Saturday Symposium: Friendships and Diversity

Good morning, everyone. We’re finally caught up on comment responses again and will continue to work on email responses today. We’re always glad to hear from you.

Here’s our new Saturday Symposium question:

How this works: It’s very simple. We ask a multi-part question related to a topic we’ve blogged about during the past week or are considering blogging about in the near future, and you, our readers, share your responses in the comments section. Feel free to be open, reflective, and vulnerable…and to challenge us. But as always, be mindful of the comment policy that ends each of our posts. Usually, we respond fairly quickly to each comment, but in order to give you time to think, come back, add more later if you want, and discuss with other readers, we will wait until after Monday to respond to comments on Saturday Symposium questions.

This week’s Saturday Symposium question: This week, Lindsey wrote a post on the difference it makes when people are open to having diverse groups of friends.

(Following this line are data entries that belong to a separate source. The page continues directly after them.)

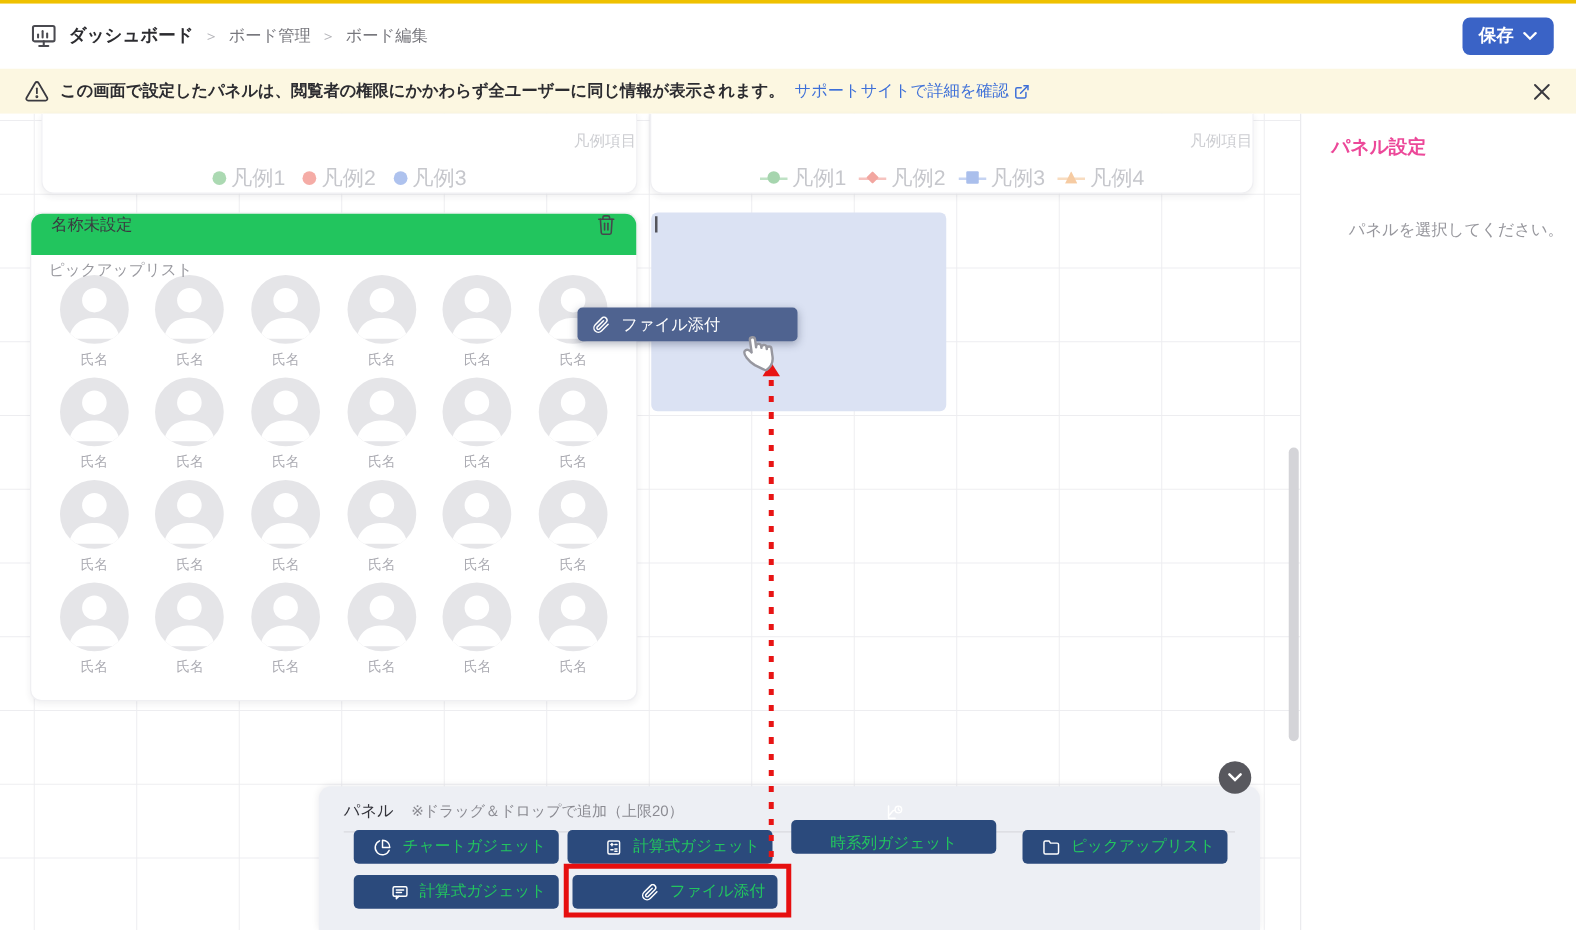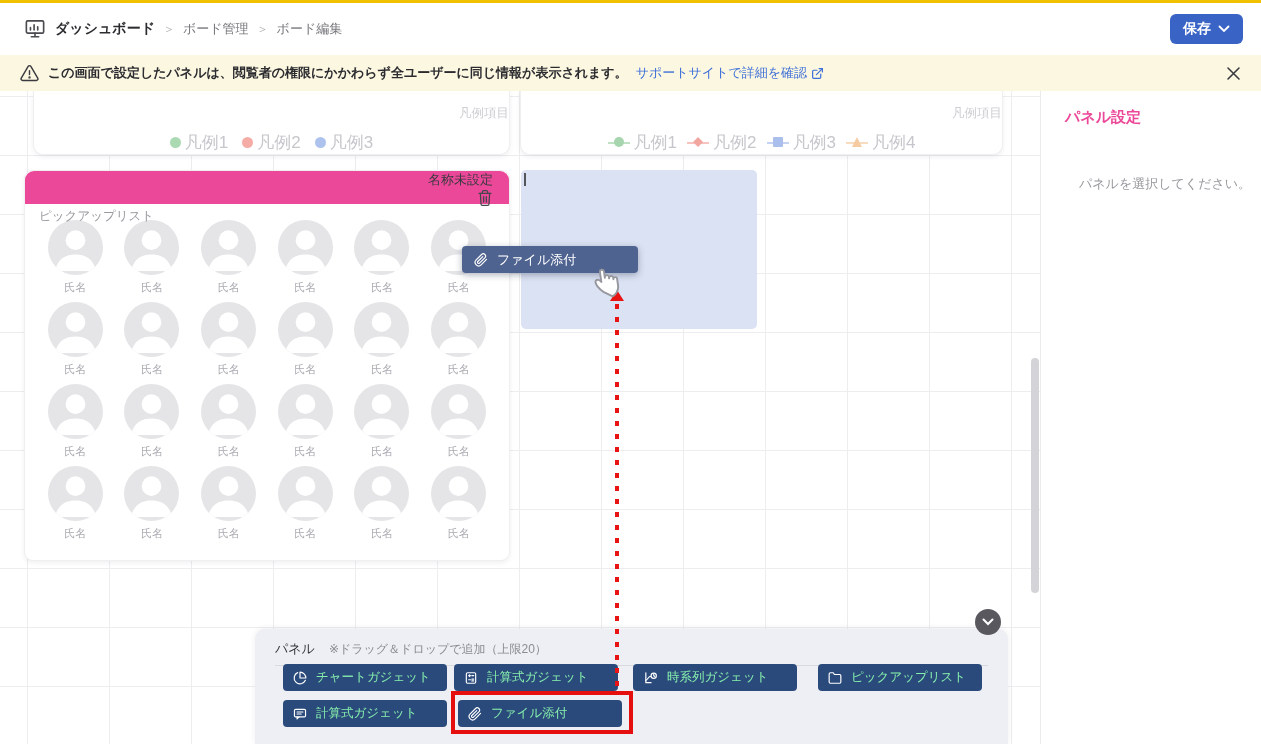--- a/index.html
+++ b/index.html
@@ -40,21 +40,21 @@
   .lg-marker { position:relative; width:22px; height:11px; display:inline-block; }
   .lg-line { position:absolute; left:0; top:5px; width:22px; height:2px; }
   .lg-shape { position:absolute; left:6px; top:0; width:10px; height:10px; }
   .shape-circle { border-radius:50%; }
   .shape-diamond { clip-path:polygon(50% 0,100% 50%,50% 100%,0 50%); }
   .shape-square { border-radius:1px; }
   .shape-triangle { clip-path:polygon(50% 0,100% 100%,0 100%); }
 
   
   .pickup { left:24px; top:79px; width:486px; height:391px; border-radius:9px; }
-  .pickup-header { height:33px; background:#ec4899; border-radius:9px 9px 0 0; display:flex; align-items:flex-end; padding:0 16px;flex-direction:column; }
+  .pickup-header { height:33px; background:#22c55e; border-radius:9px 9px 0 0; display:flex; align-items:flex-start; padding:0 16px; }
   .pickup-title { font-size:13px; color:#3a3a40; }
   .trash-btn { margin-left:auto; background:none; border:none; cursor:pointer; line-height:0; }
   .pickup-body { position:relative; padding:4px 12px 0; }
   .pickup-sub { position:absolute; left:14px; top:4px; font-size:12.5px; color:#9a9aa0; }
   .pickup-grid { display:grid; grid-template-columns:repeat(6,1fr); row-gap:7px; margin-top:12px; }
   .member { display:flex; flex-direction:column; align-items:center; }
   .avatar { width:55px; height:55px; border-radius:50%; background:#e5e5e8; display:block; overflow:hidden; }
   .avatar svg { display:block; width:55px; height:55px; }
   .member-name { margin-top:5px; font-size:11px; color:#ababb2; }
 
@@ -79,21 +79,21 @@
   .sidebar { position:absolute; left:1040px; top:91px; width:221px; height:653px; background:#fff; border-left:1px solid #ebebee; }
   .sidebar-title { position:absolute; left:24px; top:17px; font-size:15px; font-weight:bold; color:#ec4899; }
   .sidebar-empty { position:absolute; left:38px; top:84px; font-size:13px; color:#97979d; }
 
   
   .bottom-panel { position:absolute; left:255px; top:629px; width:753px; height:115px; background:#EDEFF4; border-radius:10px 10px 0 0; box-shadow:0 -1px 6px rgba(20,20,40,.07); z-index:10; }
   .bp-header { display:flex; align-items:center; gap:14px; padding:11px 20px 0; }
   .bp-title { font-size:13px; font-weight:normal; color:#33333a; }
   .bp-note { font-size:12px; color:#8b8b92; }
   .bp-divider { margin:7px 20px 0; height:1px; background:#d9dade; }
-  .gadget-btn { position:absolute; width:164px; height:27px; background:#2B4A7C; color:#86efac; border:none; border-radius:4px; display:flex; align-items:center; gap:9px; padding:0 10px; font-size:12.5px; font-family:inherit; cursor:grab; z-index:12; }
+  .gadget-btn { position:absolute; width:164px; height:27px; background:#2B4A7C; color:#22c55e; border:none; border-radius:4px; display:flex; align-items:center; gap:9px; padding:0 10px; font-size:12.5px; font-family:inherit; cursor:grab; z-index:12;justify-content:flex-end; }
   .gadget-btn svg { flex:0 0 auto; }
   .red-box { position:absolute; left:196px; top:62px; width:182px; height:43px; border:4px solid #E60F0F; z-index:50; pointer-events:none; }
   .collapse-btn { position:absolute; left:720px; top:-20px; width:26px; height:26px; border-radius:50%; background:#58585E; border:none; cursor:pointer; display:flex; align-items:center; justify-content:center; z-index:13; }
 </style>
 </head>
 <body>
 
 <div class="page">
   <div class="topline"></div>
 
@@ -506,21 +506,21 @@
             <path d="M9.5 6.5v3"></path>
             <path d="M13.5 8h3"></path>
             <path d="M8 15h3"></path>
             <path d="M13.5 14h3"></path>
             <path d="M13.5 17h3"></path>
           </svg>
       </span>
       <span>計算式ガジェット</span>
     </button>
 
-    <button class="gadget-btn" style="left:378px; top:35px;">
+    <button class="gadget-btn" style="left:378px; top:27px;flex-direction:column;">
       <span style="line-height:0;">
         <svg width="15" height="14" viewBox="0 0 24 24" fill="none" stroke="#fff" stroke-width="2" stroke-linecap="round" stroke-linejoin="round">
             <path d="M4 3v17h9"></path>
             <path d="M4 16c3.5-1 4.5-7 8-7"></path>
             <circle cx="17.5" cy="8" r="4.5"></circle>
             <path d="M17.5 5.8V8l1.6 1.1"></path>
           </svg>
       </span>
       <span>時系列ガジェット</span>
     </button>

This post focused specifically on how much more common it is for straight, cisgender people to have LGBT friends than it is for white people to have black friends. We are now asking you: what factors have an effect on who makes up your closest circle of friends? How do you think diversity within friend groups impacts our ability to understand experiences different from our own? Is there anything a person can do to avoid unintentionally limiting one’s circle of friends to those who have similar backgrounds? Does openness to developing friendships with diverse groups of people necessarily mean pursuing “token” friendships?

We look forward to reading your responses. If you’re concerned about having your comment publicly associated with your name, please consider using the Contact Us page to submit your comment. We can post it under a pseudonym (i.e. John says, “your comment”) or summarize your comment in our own words (i.e. One person observed…). Participating in this kind of public dialogue can be risky, and we want to do what we can to protect you even if that means we preserve your anonymity. Have a wonderful weekend!

Blessings,

Sarah and Lindsey

Comment Policy: Please remember that we, and all others commenting on this blog, are people. Practice kindness. Practice generosity. Practice asking questions. Practice showing love. Practice being human. If your comment is rude, it will be deleted. If you are constantly negative, argumentative, or bullish, you will not be able to comment anymore. We are the sole moderators of the combox.